TEXT PASSAGE: Begin

The tension is acknowledged in the catalogue essay. With reference to Diane Arbus’s unsettling family portraits for Esquire and the Sunday Times of the late 1960s, Williams invokes the appropriate vocabulary for the pathologization of the family documented in the exhibition: ‘Lost childhoods’ are here ‘remembered, the fears and delights of parenthood minutely examined. Closed doors . . . opened and memories exhumed’ (1994: 15). Tending towards the depiction of a darker, more anxious domestic scenario, the Barbican show, in promoting a heterogeneous palette, sought, at the same time, to pursue a more intimate picture of atypical family life. This ambition is reflected in the diversity of photographic genres encompassed, where documentary approaches are combined with more knowing aesthetic and fictionalizing modes in an effort to establish correspondences among a broad spectrum of image styles, juxtaposing artists like Thomas Ruff, Susan Lipper and Florence Chevallier with less orthodox and amateur footage (the Boorman Family archive) as well as found material and material of unknown provenance.
Born 1970, Billingham was the youngest artist in Who’s Looking at the Family? and at the time was still completing his degree in Fine Art (Painting) at Sunderland University. Most of the other participants were established, mid-career artists, on average twenty years older than him (and capable of testifying to the paradigm shift explored in the exhibition). Accordingly, the curator’s description of his triptych in the catalogue essay (perhaps the very first discussion of Billingham’s art) provides valuable insight into how his work was originally received. Noting a significant incompatibility with typical 1990s style, Williams senses the trace of a ‘more antique’ tradition of image-making in his photography, closer, in its grainy ambiguity, to Edward Curtis, even Nadar, than to Sultan, Parr or Nick Waplington. Although these ‘wistful portraits’ are, she admits, imbued with a ‘certain nobility’, in their almost damaged precarity, they seem haunted by the fragility of existence – by the apparition of a life, she suggests, on ‘the edge of an abyss’ (1994: 44).

TEXT PASSAGE: End
DATA RECORDS: Begin

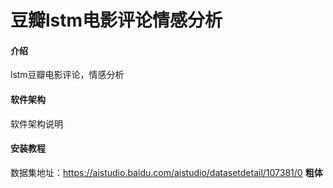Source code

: # 豆瓣lstm电影评论情感分析

#### 介绍
lstm豆瓣电影评论，情感分析

#### 软件架构
软件架构说明


#### 安装教程

数据集地址：https://aistudio.baidu.com/aistudio/datasetdetail/107381/0 **粗体**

DATA RECORDS: End

WHAT YOU NEED TO DO:
(a) Using the passage on the Barbican family photography exhibition, decide whether each statement agrees with it: (i) Billingham was studying painting at Sunderland University at the time of the exhibition; (ii) most of the other participating artists were about ten years older than Billingham; (iii) the exhibition limited itself to documentary photography. Answer yes or no for each and quote the words of the passage that settle it.
(b) Continue the passage on the Barbican family photography exhibition from its last sentence.

RESULTS:
(a)
(i) Yes: "at the time was still completing his degree in Fine Art (Painting) at Sunderland University"
(ii) No: "on average twenty years older than him"
(iii) No: "documentary approaches are combined with more knowing aesthetic and fictionalizing modes"

(b)
Asked why she selected an unknown student’s work for this prestigious international show, Williams answers that, on the recommendation of Michael Collins, then picture editor of the Telegraph Magazine,4 she visited Sunderland to meet Billingham and was immediately convinced of his contribution to the exhibition’s premise.
Indeed, not all organizers were equally convinced of his contribution. Williams remembers that she had to defend his inclusion in the show (Williams 2020, email conversation). ‘It was there that I saw the photos which we eventually exhibited,’ she says. ‘I don’t think they were a triptych at the time – I just put the three together . . . and I thought they would look great in the show’ (Williams 2018). In relation to the theme, Billingham’s ‘allusive’ black-and-white photographs, in this format, ‘worked really well alongside [the more established exponents] because we tried to select work that was about a personal family story rather than just about “the family” and this fitted in with the majority of the other photographers’ (Williams 2018).
The fact that ‘Richard was a student,’ Michael Collins adds, ‘never mattered to me’. As well as suggesting Billingham, Collins was associated with some of the interesting fringe selections of the show such as the Apes of London Zoo project and the Boorman Family archive (both first published in the Telegraph Magazine).6
I would publish and commission students and complete unknowns in the Telegraph Magazine, and when looking at photographs for the first time, I cared not whether they came in a mahogany box, a monograph or wrapped in newspaper.
(Collins 2018)
Self-conscious and slightly intimidated, on the opening night, Billingham worried that his piece was installed in an incongruous way. ‘I stood by my work,’ he remembers, ‘but nobody really looked at it, it was in a place underneath the stairs’ (Billingham 2018). He felt that his triptych seemed disconnected from the central circulation of exhibits: ‘it was a bit of a realisation’, he later recalled, ‘to see so many large, pin sharp images, professionally framed behind glass. My blurry pictures, mounted on board and with a badly written statement, must have seemed a bit out of place’ (Billingham 2013). Despite these reservations, inclusion of his photography in the Barbican show was of enormous significance for the young art-school graduate, and, as we will see, had important consequences for his career.7
Triptych of Ray (1990)
Coarse-grained and out of focus – indeed scarcely more than a photographic sketch – Triptych of Ray (1990, Fig. 1.1) shows a figure by three, emaciated, toothless, hunched in the half-light, drinking from a catering-size Martini bottle. Torso inclined slightly to the right, thin forearm leaning on thigh, hand dangling limply between knees, he tips the incongruously large bottle towards us.
FIGURE 1.1 Richard Billingham, Triptych of Ray (1990). Black & white photographs on aluminium (160 × 106 cm each).
The bottle is the only distinct detail in an otherwise indistinct scene.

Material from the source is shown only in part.